If the business owner commissions a third party in whole or in part with the task of advertising his product range, which is basically his responsibility, and provides the third party with the necessary information, he is thereby expanding his business operations.
It is irrelevant that Google had considerable leeway of its own within the cooperation agreement – for example with regard to the timing, channel and design of the ads. Rather, the decisive factor was what influence the retailer could and should have secured. The fact that Google could also place ads for competitor products in addition to the retailer’s ads did not change the position of the commissioner. The Bamberg Higher Regional Court must now clarify whether the infringement of competition law has actually occurred and whether the retailer is liable.
What does this mean for companies?
The ruling has far-reaching consequences for all companies that transmit product data to Google or other platforms and use their automated advertising functions. They cannot claim that they neither designed nor commissioned the specific advertisements.
Anyone who uses such services and transmits product data is responsible for what is done with it. Companies must ensure that the product data they transmit contains all legally required information. This also includes the correct information on energy efficiency. Where possible, companies should also agree provisions in cooperation agreements with advertising platforms that guarantee the correct presentation of all mandatory information by the platform.

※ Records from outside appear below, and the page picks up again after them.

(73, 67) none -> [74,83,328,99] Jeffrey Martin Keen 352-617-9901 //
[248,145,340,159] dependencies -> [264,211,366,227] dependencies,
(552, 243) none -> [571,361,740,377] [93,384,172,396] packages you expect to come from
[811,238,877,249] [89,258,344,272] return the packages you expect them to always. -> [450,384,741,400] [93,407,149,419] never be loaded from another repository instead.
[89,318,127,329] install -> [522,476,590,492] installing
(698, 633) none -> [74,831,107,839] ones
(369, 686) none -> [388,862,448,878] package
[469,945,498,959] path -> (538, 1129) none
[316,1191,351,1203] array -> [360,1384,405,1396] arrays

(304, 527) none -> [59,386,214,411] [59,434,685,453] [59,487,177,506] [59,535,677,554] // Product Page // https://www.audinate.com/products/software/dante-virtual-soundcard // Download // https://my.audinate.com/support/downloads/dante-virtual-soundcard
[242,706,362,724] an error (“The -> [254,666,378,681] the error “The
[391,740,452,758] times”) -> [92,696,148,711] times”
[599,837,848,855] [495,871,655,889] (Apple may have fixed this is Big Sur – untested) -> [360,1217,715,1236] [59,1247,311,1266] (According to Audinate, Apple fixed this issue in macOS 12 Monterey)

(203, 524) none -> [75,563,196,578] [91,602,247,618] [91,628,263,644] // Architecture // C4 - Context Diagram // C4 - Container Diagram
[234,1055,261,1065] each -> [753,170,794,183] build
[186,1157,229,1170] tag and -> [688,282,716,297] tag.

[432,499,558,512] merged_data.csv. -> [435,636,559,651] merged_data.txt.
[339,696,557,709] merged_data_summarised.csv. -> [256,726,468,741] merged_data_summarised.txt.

The ruling is also relevant for operators of price comparison portals and similar platforms: According to this decision, the question of liability for incorrect advertisements is not resolved by a complex division of labor, but is thrown back on the original initiator.
Conclusion
The Federal Court of Justice’s message is clear: those who outsource advertising remain responsible. Otherwise, companies could systematically circumvent the obligation to provide correct product information through complex advertising partnerships.
The decision is likely to lead to a considerable compliance effort for companies that use such advertising platforms. It is likely to be difficult for companies to hold providers such as Google Ads accountable, as experience has shown that Google offers no room for negotiation here. In such cases, companies will have to consider whether to take the risk of such advertising partnerships or take more care of the advertising content themselves and terminate these advertising partnerships.